# [The problem]
Copy verbatim the part of the records that opens with the line containing "internet stranice, e-trgovina" and closes with the line containing "距離料金 10kmまで無料！", both lines included, and omit the pictures from your answer.

• • • • •

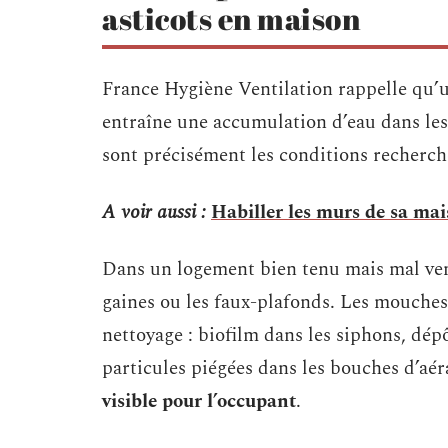
asticots en maison
France Hygiène Ventilation rappelle qu
entraîne une accumulation d’eau dans les 
sont précisément les conditions recherc
A voir aussi :
Habiller les murs de sa mai
Dans un logement bien tenu mais mal venti
gaines ou les faux-plafonds. Les mouches 
nettoyage : biofilm dans les siphons, dép
particules piégées dans les bouches d’aér
visible pour l’occupant
.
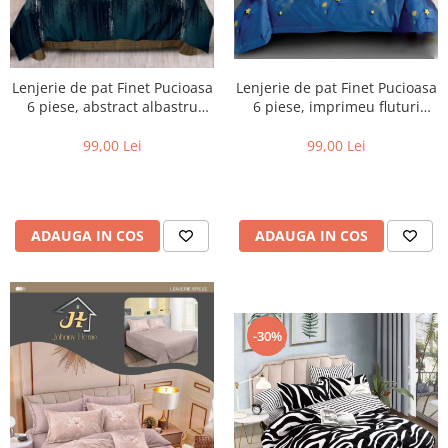
Lenjerie de pat Finet Pucioasa
Lenjerie de pat Finet Pucioasa
6 piese, imprimeu fluturi
6 piese, abstract albastru
multicolori și stele pe un
auriu-R610
fundal albastru-R614
99,00 Lei
99,00 Lei
ADAUGA IN COS
ADAUGA IN COS
-30%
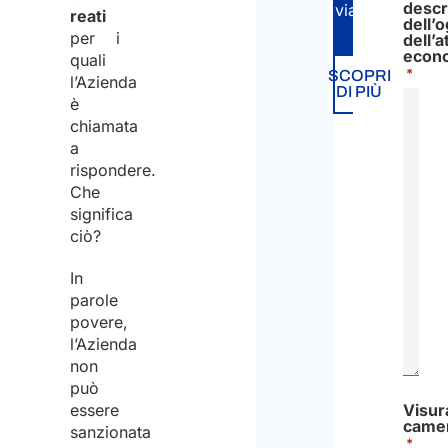
descr
viaggio.
reati
dell’
per i
dell’a
econ
quali
*
SCOPRI
l’Azienda
DI PIÙ
è
chiamata
a
rispondere.
Che
significa
ciò?
In
parole
povere,
l’Azienda
non
può
essere
Visur
came
sanzionata
*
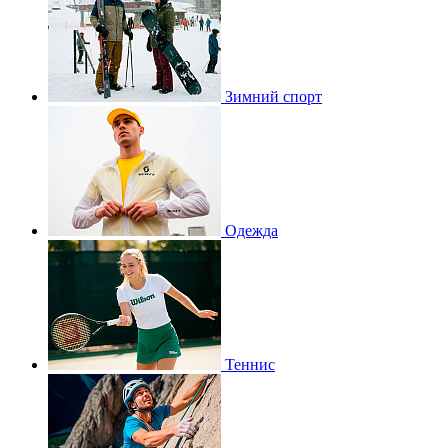
Зимний спорт
Одежда
Теннис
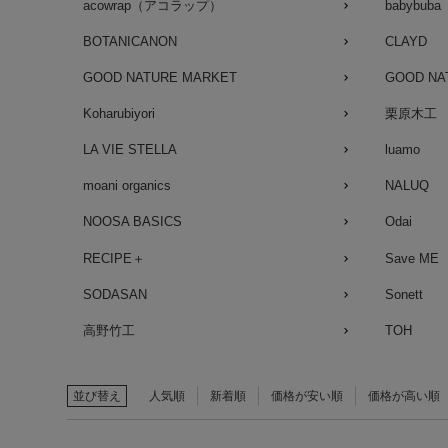
acowrap（アコラップ）
babybuba
BOTANICANON
CLAYD
GOOD NATURE MARKET
GOOD NA
Koharubiyori
栗原木工
LA VIE STELLA
luamo
moani organics
NALUQ
NOOSA BASICS
Odai
RECIPE＋
Save ME
SODASAN
Sonett
高野竹工
TOH
並び替え
人気順
新着順
価格が安い順
価格が高い順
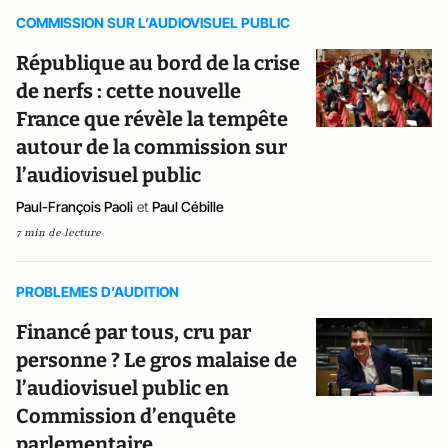
COMMISSION SUR L’AUDIOVISUEL PUBLIC
République au bord de la crise
de nerfs : cette nouvelle
France que révèle la tempête
autour de la commission sur
l’audiovisuel public
Paul-François Paoli
et
Paul Cébille
7 min de lecture
PROBLEMES D’AUDITION
Financé par tous, cru par
personne ? Le gros malaise de
l’audiovisuel public en
Commission d’enquête
parlementaire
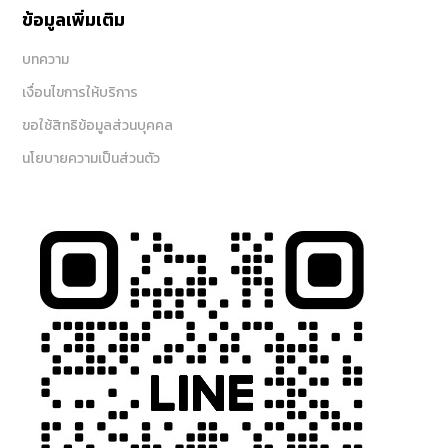
ข้อมูลเพิ่มเติม
บทความ
เงื่อนไขการให้บริการ
ขอใช้สิทธิข้อมูลส่วนบุคคล
นโยบายความเป็นส่วนตัว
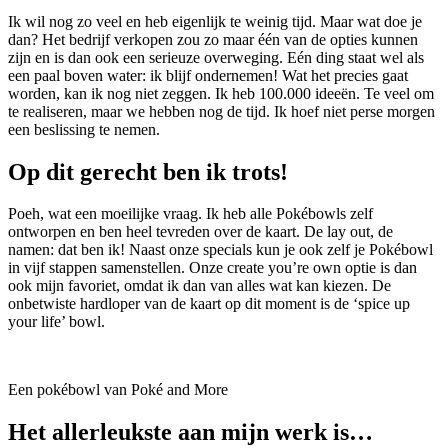
Ik wil nog zo veel en heb eigenlijk te weinig tijd. Maar wat doe je
dan? Het bedrijf verkopen zou zo maar één van de opties kunnen
zijn en is dan ook een serieuze overweging. Eén ding staat wel als
een paal boven water: ik blijf ondernemen! Wat het precies gaat
worden, kan ik nog niet zeggen. Ik heb 100.000 ideeën. Te veel om
te realiseren, maar we hebben nog de tijd. Ik hoef niet perse morgen
een beslissing te nemen.
Op dit gerecht ben ik trots!
Poeh, wat een moeilijke vraag. Ik heb alle Pokébowls zelf
ontworpen en ben heel tevreden over de kaart. De lay out, de
namen: dat ben ik! Naast onze specials kun je ook zelf je Pokébowl
in vijf stappen samenstellen. Onze create you’re own optie is dan
ook mijn favoriet, omdat ik dan van alles wat kan kiezen. De
onbetwiste hardloper van de kaart op dit moment is de ‘spice up
your life’ bowl.
Een pokébowl van Poké and More
Het allerleukste aan mijn werk is…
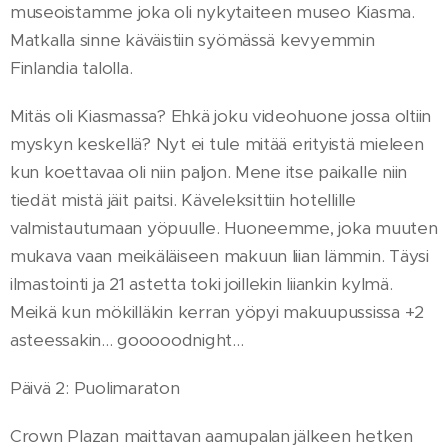
museoistamme joka oli nykytaiteen museo Kiasma.
Matkalla sinne käväistiin syömässä kevyemmin
Finlandia talolla.
Mitäs oli Kiasmassa? Ehkä joku videohuone jossa oltiin
myskyn keskellä? Nyt ei tule mitää erityistä mieleen
kun koettavaa oli niin paljon. Mene itse paikalle niin
tiedät mistä jäit paitsi. Käveleksittiin hotellille
valmistautumaan yöpuulle. Huoneemme, joka muuten
mukava vaan meikäläiseen makuun liian lämmin. Täysi
ilmastointi ja 21 astetta toki joillekin liiankin kylmä.
Meikä kun mökilläkin kerran yöpyi makuupussissa +2
asteessakin... gooooodnight...
Päivä 2: Puolimaraton
Crown Plazan maittavan aamupalan jälkeen hetken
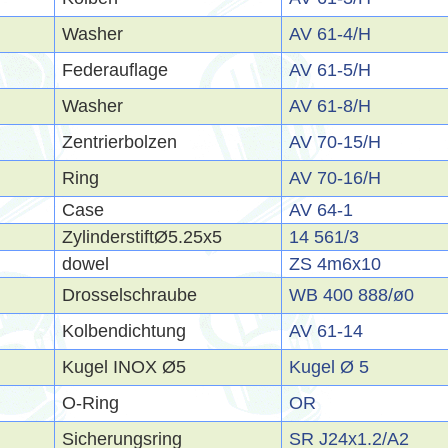
Washer
AV 61-4/H
Federauflage
AV 61-5/H
Washer
AV 61-8/H
Zentrierbolzen
AV 70-15/H
Ring
AV 70-16/H
Case
AV 64-1
ZylinderstiftØ5.25x5
14 561/3
dowel
ZS 4m6x10
Drosselschraube
WB 400 888/ø0
Kolbendichtung
AV 61-14
Kugel INOX Ø5
Kugel Ø 5
O-Ring
OR
Sicherungsring
SR J24x1.2/A2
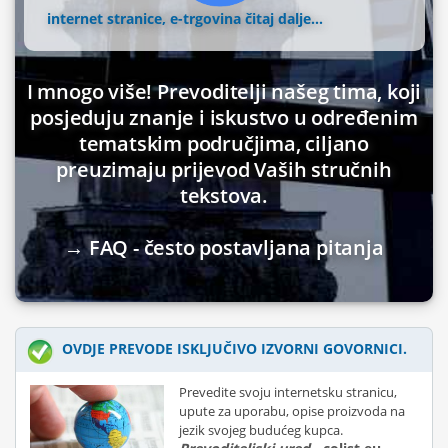
internet stranice, e-trgovina
čitaj dalje...
I mnogo više! Prevoditelji našeg tima, koji
posjeduju znanje i iskustvo u određenim
tematskim područjima, ciljano
preuzimaju prijevod Vaših stručnih
tekstova.
→ FAQ - često postavljana pitanja
OVDJE PREVODE ISKLJUČIVO IZVORNI GOVORNICI.
Prevedite svoju internetsku stranicu,
upute za uporabu, opise proizvoda na
jezik svojeg budućeg kupca.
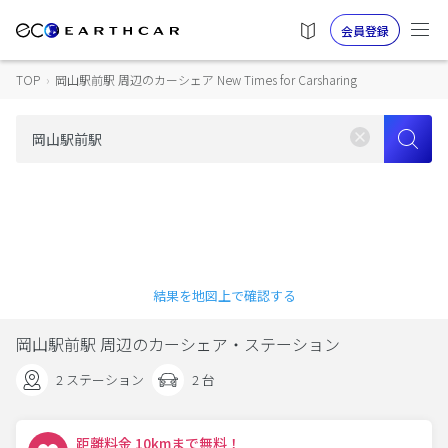
会員登録
TOP
›
岡山駅前駅 周辺のカーシェア New Times for Carsharing
結果を地図上で確認する
岡山駅前駅 周辺のカーシェア・ステーション
2 ステーション
2 台
距離料金 10kmまで無料！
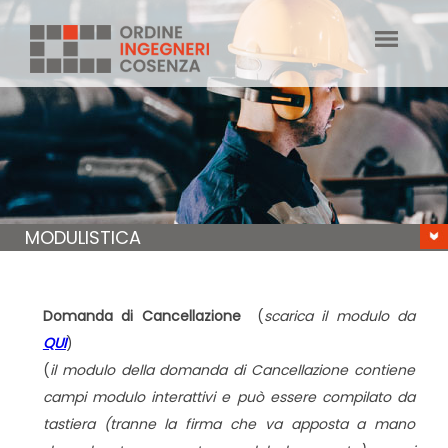
MODULISTICA
Domanda di Cancellazione
(
scarica il modulo da
QUI
)
(
il modulo della domanda di Cancellazione contiene
campi modulo interattivi e può essere compilato da
tastiera (tranne la firma che va apposta a mano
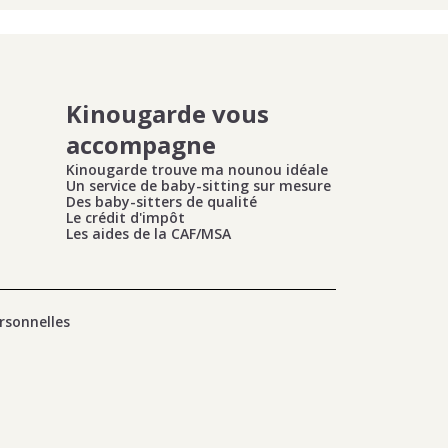
Kinougarde vous
accompagne
Kinougarde trouve ma nounou idéale
Un service de baby-sitting sur mesure
Des baby-sitters de qualité
Le crédit d'impôt
Les aides de la CAF/MSA
rsonnelles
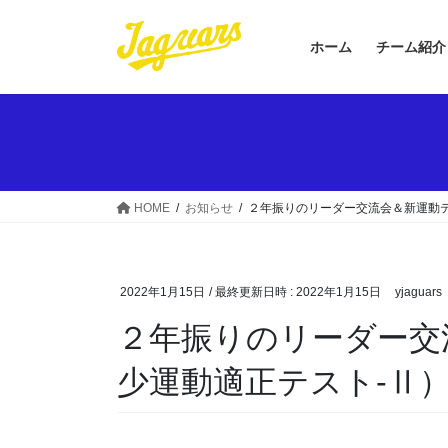
コ
ナ
ン
ビ
ホーム
チーム紹介
テ
ゲ
ン
ー
ツ
シ
へ
ョ
ス
ン
キ
に
ッ
移
HOME
お知らせ
２年振りのリーダー交流会＆新運動
プ
動
2022年1月15日
/ 最終更新日時 :
2022年1月15日
yjaguars
２年振りのリーダー交
少運動適正テスト-Ⅱ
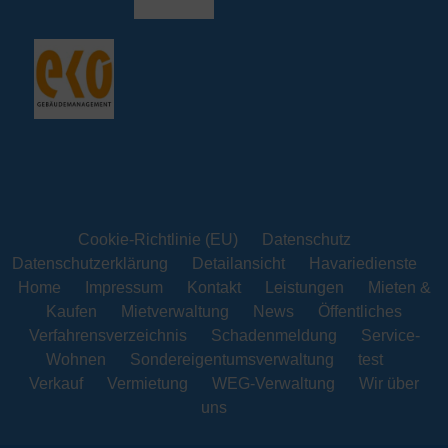
Cookie-Richtlinie (EU)
Datenschutz
Datenschutzerklärung
Detailansicht
Havariedienste
Home
Impressum
Kontakt
Leistungen
Mieten &
Kaufen
Mietverwaltung
News
Öffentliches
Verfahrensverzeichnis
Schadenmeldung
Service-
Wohnen
Sondereigentumsverwaltung
test
Verkauf
Vermietung
WEG-Verwaltung
Wir über
uns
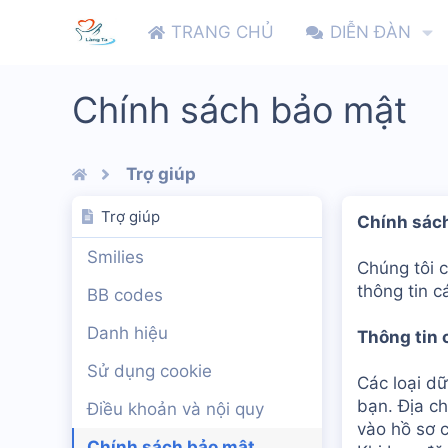
TRANG CHỦ
DIỄN ĐÀN
Chính sách bảo mật
Trợ giúp
Trợ giúp
Chính sách
Smilies
Chúng tôi 
thông tin c
BB codes
Danh hiệu
Thông tin 
Sử dụng cookie
Các loại dữ
bạn. Địa ch
Điều khoản và nội quy
vào hồ sơ c
Chính sách bảo mật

• • • • •

# [Written solution]
internet stranice, e-trgovina
čitaj dalje...
I mnogo više! Prevoditelji našeg tima, koji
posjeduju znanje i iskustvo u određenim
tematskim područjima, ciljano
preuzimaju prijevod Vaših stručnih
tekstova.
→ FAQ - često postavljana pitanja
OVDJE PREVODE ISKLJUČIVO IZVORNI GOVORNICI.
Prevedite svoju internetsku stranicu,
upute za uporabu, opise proizvoda na
jezik svojeg budućeg kupca.
会員登録
TOP
›
岡山駅前駅 周辺のカーシェア New Times for Carsharing
結果を地図上で確認する
岡山駅前駅 周辺のカーシェア・ステーション
2 ステーション
2 台
距離料金 10kmまで無料！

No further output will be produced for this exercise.